For all our models, we can calculate the feature importance. This is the (average) reduction in Gini impurity across all trees:

In [28]:
for c, columns in enumerate(X_test.columns):
    print(c, columns)

0 SeniorCitizen
1 tenure
2 MonthlyCharges
3 TotalCharges
4 gender_Male
5 Partner_Yes
6 Dependents_Yes
7 PhoneService_Yes
8 MultipleLines_No phone service
9 MultipleLines_Yes
10 InternetService_Fiber optic
11 InternetService_No
12 OnlineSecurity_No internet service
13 OnlineSecurity_Yes
14 OnlineBackup_No internet service
15 OnlineBackup_Yes
16 DeviceProtection_No internet service
17 DeviceProtection_Yes
18 TechSupport_No internet service
19 TechSupport_Yes
20 StreamingTV_No internet service
21 StreamingTV_Yes
22 StreamingMovies_No internet service
23 StreamingMovies_Yes
24 Contract_One year
25 Contract_Two year
26 PaperlessBilling_Yes
27 PaymentMethod_Credit card (automatic)
28 PaymentMethod_Electronic check
29 PaymentMethod_Mailed check


In [31]:
sorted(rf.feature_importances_)

[0.0029211587029609716,
 0.003121307143629995,
 0.0035960331956236113,
 0.004233785552117677,
 0.004767867137516242,
 0.005234881759897994,
 0.007303173172980759,
 0.0074637810481313314,
 0.00786160846394388,
 0.012870060478184772,
 0.014590237734661837,
 0.016677972524215674,
 0.01802319909614288,
 0.019035431154214088,
 0.01991357425870868,
 0.02025059628335638,
 0.02077165822623538,
 0.02171323815137691,
 0.021730791215065052,
 0.022323413082756597,
 0.02443811996817083,
 0.024738495625735223,
 0.02524633516088912,
 0.02885042176088932,
 0.031155169706422375,
 0.03272281505654534,
 0.04235304803801822,
 0.1674968642828305,
 0.1736215697498719,
 0.1949733922689063]

In [25]:
# Random forest - 5 most important features
for c, column in enumerate(X_test.columns):
    if rf.feature_importances_[c] in sorted(rf.feature_importances_)[-5:]:
        print('Variable',column,rf.feature_importances_[c])
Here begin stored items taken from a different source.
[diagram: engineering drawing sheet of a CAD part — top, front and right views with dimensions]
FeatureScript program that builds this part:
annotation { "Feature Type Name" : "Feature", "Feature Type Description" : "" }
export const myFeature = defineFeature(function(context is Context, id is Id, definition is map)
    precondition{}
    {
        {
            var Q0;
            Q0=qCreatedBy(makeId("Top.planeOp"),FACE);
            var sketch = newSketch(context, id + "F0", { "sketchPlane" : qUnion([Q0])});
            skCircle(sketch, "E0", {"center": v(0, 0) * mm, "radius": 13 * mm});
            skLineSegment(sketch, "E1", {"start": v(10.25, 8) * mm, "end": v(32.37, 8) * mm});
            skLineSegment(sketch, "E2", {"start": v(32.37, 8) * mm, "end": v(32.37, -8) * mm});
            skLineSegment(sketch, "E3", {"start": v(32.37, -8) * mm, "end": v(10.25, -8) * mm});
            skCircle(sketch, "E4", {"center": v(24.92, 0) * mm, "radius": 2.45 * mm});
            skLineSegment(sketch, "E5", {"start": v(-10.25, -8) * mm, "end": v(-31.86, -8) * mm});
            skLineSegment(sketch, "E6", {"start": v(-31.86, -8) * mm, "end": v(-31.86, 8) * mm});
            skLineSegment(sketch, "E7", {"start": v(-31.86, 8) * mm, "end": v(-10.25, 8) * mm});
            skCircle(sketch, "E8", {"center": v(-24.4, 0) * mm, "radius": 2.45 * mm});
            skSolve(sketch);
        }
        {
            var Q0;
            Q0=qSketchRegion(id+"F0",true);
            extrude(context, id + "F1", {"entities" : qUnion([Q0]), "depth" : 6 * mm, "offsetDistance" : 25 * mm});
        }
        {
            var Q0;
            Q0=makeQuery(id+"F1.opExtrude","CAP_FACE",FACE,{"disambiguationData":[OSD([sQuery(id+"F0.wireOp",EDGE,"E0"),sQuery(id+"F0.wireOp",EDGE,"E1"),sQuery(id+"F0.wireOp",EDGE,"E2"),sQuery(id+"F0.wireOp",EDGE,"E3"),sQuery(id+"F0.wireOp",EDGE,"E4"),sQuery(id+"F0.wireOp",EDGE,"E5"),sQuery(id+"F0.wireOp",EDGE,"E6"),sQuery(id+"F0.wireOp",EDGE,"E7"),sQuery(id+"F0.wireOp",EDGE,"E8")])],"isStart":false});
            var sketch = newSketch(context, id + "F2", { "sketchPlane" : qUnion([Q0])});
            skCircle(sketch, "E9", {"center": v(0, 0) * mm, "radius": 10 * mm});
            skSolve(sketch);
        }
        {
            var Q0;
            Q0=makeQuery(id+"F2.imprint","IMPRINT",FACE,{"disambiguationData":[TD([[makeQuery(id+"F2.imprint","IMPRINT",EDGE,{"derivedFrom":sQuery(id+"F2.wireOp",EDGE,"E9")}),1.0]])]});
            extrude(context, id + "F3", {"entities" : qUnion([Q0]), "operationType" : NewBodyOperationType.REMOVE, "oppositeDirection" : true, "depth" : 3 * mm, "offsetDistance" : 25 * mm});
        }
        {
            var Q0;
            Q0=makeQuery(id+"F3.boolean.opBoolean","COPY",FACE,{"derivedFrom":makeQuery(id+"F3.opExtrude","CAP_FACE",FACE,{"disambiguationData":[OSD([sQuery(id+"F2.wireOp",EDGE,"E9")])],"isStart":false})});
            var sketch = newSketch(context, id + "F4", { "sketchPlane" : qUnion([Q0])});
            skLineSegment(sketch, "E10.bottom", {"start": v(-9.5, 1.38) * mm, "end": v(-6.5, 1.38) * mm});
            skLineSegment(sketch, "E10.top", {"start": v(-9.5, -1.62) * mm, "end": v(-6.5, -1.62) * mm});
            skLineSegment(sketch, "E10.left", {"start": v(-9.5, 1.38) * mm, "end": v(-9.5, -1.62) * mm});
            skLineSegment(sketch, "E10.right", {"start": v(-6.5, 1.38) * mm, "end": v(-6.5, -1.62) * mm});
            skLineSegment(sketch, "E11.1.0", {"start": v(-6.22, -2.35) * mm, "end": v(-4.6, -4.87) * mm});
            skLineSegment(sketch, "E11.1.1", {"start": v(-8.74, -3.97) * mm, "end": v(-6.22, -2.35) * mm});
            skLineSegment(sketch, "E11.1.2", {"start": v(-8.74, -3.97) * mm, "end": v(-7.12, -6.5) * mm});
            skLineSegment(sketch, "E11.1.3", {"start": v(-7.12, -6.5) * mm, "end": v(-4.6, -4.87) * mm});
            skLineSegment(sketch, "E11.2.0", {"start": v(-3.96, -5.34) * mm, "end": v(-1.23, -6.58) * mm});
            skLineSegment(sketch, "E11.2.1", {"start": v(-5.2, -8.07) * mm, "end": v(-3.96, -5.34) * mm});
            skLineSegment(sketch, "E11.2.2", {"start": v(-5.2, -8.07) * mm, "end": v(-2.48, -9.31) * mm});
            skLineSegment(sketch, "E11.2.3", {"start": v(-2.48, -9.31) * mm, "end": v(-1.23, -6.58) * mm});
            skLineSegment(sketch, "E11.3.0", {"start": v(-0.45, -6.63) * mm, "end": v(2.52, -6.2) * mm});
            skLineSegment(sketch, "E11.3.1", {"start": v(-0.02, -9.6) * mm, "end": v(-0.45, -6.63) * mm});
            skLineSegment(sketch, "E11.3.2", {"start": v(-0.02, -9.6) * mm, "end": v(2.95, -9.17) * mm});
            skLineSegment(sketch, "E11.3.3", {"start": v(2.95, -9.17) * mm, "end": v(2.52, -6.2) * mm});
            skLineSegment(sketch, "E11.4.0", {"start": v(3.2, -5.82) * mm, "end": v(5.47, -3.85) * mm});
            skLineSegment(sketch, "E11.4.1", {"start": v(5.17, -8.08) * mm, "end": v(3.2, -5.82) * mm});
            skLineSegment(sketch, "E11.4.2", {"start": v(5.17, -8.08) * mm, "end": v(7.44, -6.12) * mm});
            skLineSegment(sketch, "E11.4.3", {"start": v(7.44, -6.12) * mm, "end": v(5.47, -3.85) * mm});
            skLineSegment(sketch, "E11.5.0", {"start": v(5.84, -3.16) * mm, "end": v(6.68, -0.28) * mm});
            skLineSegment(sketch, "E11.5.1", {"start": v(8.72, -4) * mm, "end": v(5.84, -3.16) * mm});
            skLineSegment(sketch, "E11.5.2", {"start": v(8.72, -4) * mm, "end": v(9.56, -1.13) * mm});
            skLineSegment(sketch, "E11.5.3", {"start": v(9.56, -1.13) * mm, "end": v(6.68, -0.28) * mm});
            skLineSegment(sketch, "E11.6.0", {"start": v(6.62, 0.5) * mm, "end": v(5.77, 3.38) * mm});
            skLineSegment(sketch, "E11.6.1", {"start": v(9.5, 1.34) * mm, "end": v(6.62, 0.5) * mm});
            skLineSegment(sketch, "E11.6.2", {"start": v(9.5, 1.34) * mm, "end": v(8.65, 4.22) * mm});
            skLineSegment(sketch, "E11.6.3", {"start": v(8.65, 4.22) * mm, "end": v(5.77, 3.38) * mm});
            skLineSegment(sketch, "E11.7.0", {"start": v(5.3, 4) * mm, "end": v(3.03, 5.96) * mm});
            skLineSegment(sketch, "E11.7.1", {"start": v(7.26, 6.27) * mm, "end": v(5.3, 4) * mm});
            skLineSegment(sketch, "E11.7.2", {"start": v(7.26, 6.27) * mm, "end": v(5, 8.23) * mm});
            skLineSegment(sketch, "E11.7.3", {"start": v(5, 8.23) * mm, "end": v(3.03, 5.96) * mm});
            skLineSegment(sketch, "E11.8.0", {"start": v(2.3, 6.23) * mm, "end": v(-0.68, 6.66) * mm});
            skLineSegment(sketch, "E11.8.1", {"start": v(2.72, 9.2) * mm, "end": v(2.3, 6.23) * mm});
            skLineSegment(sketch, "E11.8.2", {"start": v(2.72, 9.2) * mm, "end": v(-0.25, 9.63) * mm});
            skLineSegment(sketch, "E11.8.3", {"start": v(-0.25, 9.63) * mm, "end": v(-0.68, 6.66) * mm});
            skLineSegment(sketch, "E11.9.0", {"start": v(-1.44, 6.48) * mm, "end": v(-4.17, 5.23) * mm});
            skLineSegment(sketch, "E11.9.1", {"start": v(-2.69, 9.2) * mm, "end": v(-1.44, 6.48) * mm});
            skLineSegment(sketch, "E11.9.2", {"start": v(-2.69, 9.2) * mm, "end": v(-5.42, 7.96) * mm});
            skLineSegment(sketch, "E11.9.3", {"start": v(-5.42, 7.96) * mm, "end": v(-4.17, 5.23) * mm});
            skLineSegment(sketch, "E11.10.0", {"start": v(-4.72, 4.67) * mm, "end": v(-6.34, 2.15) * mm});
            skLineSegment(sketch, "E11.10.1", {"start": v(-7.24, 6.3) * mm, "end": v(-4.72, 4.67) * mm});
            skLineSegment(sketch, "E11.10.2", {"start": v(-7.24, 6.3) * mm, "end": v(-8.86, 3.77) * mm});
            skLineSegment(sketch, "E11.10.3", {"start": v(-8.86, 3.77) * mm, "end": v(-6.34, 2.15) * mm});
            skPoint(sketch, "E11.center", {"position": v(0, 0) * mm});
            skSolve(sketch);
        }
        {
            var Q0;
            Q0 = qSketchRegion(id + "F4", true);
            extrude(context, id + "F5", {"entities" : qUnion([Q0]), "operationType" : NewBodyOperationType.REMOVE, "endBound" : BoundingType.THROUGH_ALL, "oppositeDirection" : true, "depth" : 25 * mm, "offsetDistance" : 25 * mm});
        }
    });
Variable tenure 0.1736215697498719
Variable MonthlyCharges 0.1674968642828305
Variable TotalCharges 0.1949733922689063
Variable InternetService_Fiber optic 0.04235304803801822
Variable PaymentMethod_Electronic check 0.03272281505654534


In [26]:
# AdaBoost - 5 most important features
for c, column in enumerate(X_test.columns):
    if ada.feature_importances_[c] in sorted(ada.feature_importances_)[-5:]:
        print('Variable',column,ada.feature_importances_[c])

Variable tenure 0.18
Variable MonthlyCharges 0.28
Variable TotalCharges 0.24
Variable InternetService_Fiber optic 0.04
Variable Contract_Two year 0.04


It seems that both random forests and AdaBoost have exactly the same variables driving their Gini impurity down. Mostly the length of tenure, monthly charges, total charges, being connected through fiber and the contract length.